A large percentage of companies still block social media access on the corporate network. Companies are concerned that access will have an impact on employee productivity. – Cisco Connected World Technology Report
The latest chapter of the Cisco Connected World Report went out last week, with its focus on what it calls ‘the new workplace currency’ and highlights new rules for attracting young talent into the workplace. A key finding comes as no surprise: young professionals want to work in an open environment that accommodates social media, device freedom, and remote working to accommodate their lifestyle and inspire innovation. The clincher is that they would take a lower salary to have this freedom if necessary.
Understanding how these young professionals feel about work and what’s important to them are key in recruiting them. Those companies that don’t embrace, allow and leverage social media in the workplace will be at a major disadvantage in competing for this new workforce.
Here are a few things to consider when thinking about this future workforce:
1. Social media is not a fad. It’s one of the most powerful tools that mankind has ever seen.
2. Most senior executives have never used social media and believe it’s something their kids use. How would your business school professors feel about you making strategic decisions on topics that you may not fully understand? This is a dangerous situation.
3. Most companies put out policies on what the employees can’t do versus showing them what they should be doing. Encourage the use through tutorials and best practices.
4. Most companies don’t take mobile phones away from employees when they enter the company premise. Facebook and Twitter apps run on almost all phones and I can guarantee your employees are on Twitter and Facebook whether you allow it or not. Don’t you think it might be better to provide guidance?
5. Use this generation to “reverse mentor” senior executives on social media. We have done this at Cisco in multiple groups and the results have been great for both the Gen Yer and the executive. It’s a win/win scenario.
6. What does it say about your culture if you block social media? Does it show trust? Recruitment will be difficult in the future.

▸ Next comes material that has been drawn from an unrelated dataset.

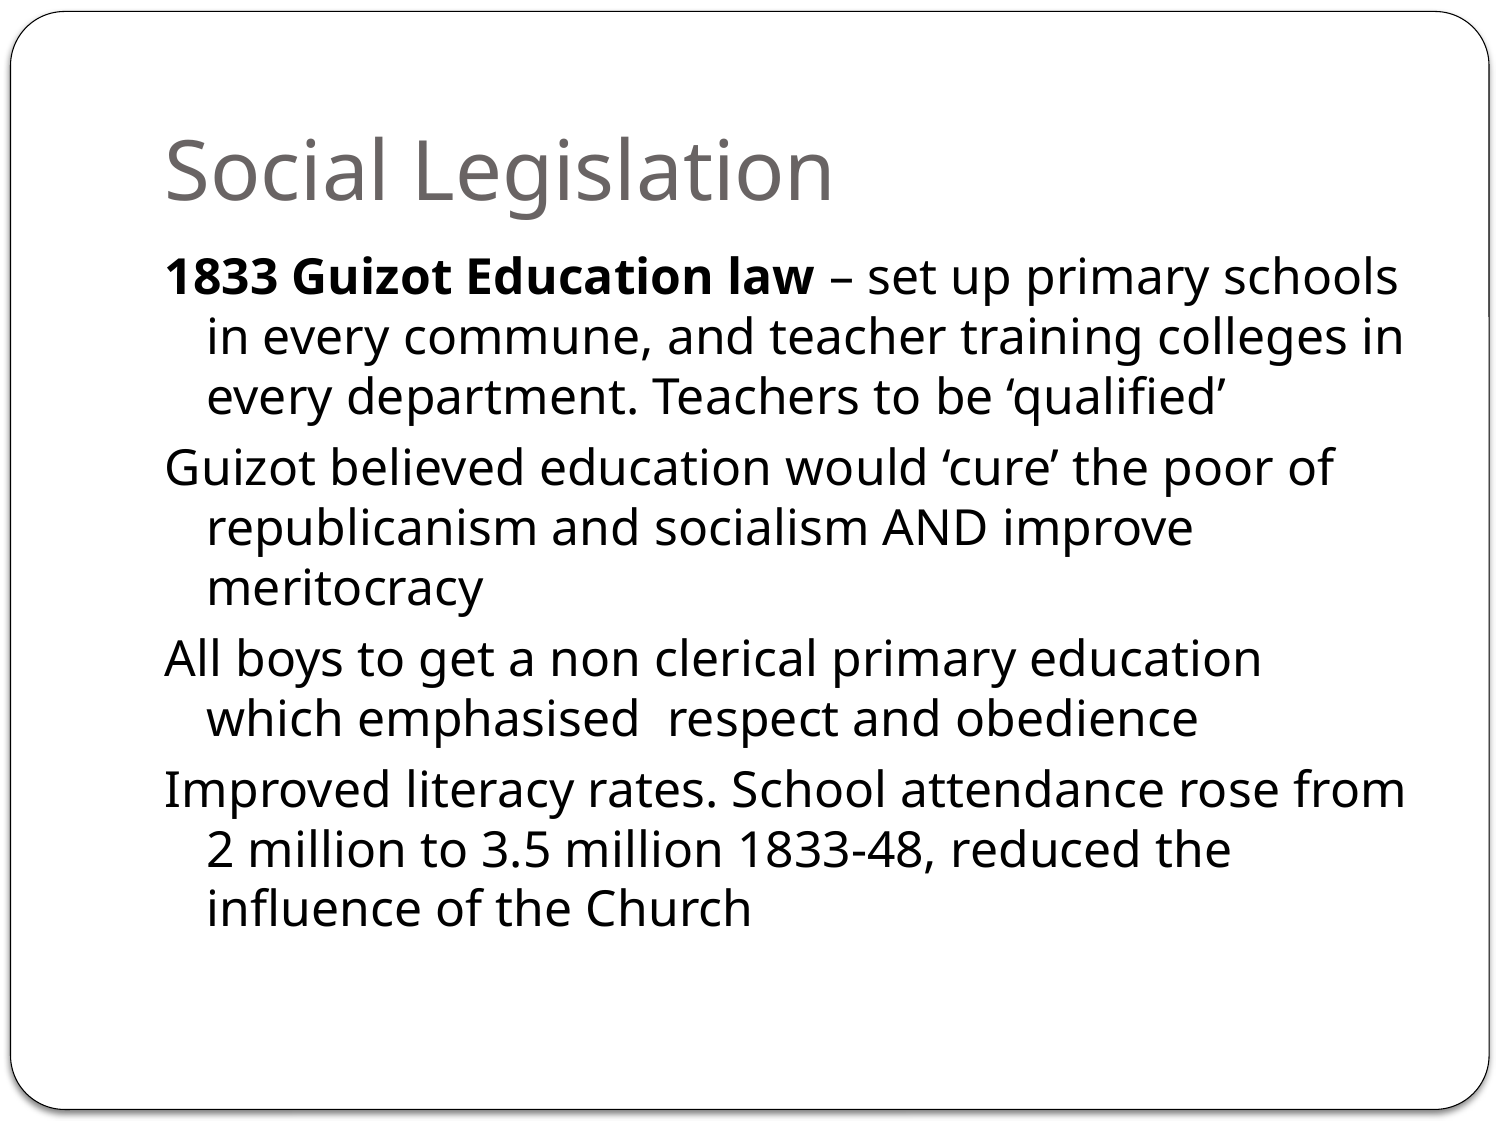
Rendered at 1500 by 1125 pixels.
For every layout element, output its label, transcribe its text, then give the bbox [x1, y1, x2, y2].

title Social Legislation [150, 45, 1425, 233]
list 1833 Guizot Education law – set up primary schools in every commune, and teacher training colleges in every department. Teachers to be ‘qualified’ Guizot believed education would ‘cure’ the poor of republicanism and socialism AND improve meritocracy All boys to get a non clerical primary education which emphasised respect and obedience Improved literacy rates. School attendance rose from 2 million to 3.5 million 1833-48, reduced the influence of the Church [150, 237, 1425, 988]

7. This is the most important thing to note. The 50+ generation has always served as the voice of wisdom for the younger generations. But we are at a point in time where things are moving so fast that the older generation with the wisdom is not using the technology. How will the younger generation learn how to use these extremely powerful tools for good, and not bad? How will they learn about the importance of sources, ethics in blogging, importance of privacy, expectations in the workplace and using social media for making the world a better place? If we -- the current senior leaders of the world -- don’t use and understand these powerful instruments, how will our children learn?
Here are some other resources I encourage you to read:
I’ll close by reminding everyone to be their own “tech nowist” by learning, experimenting and leveraging what technology and tools are out there …now.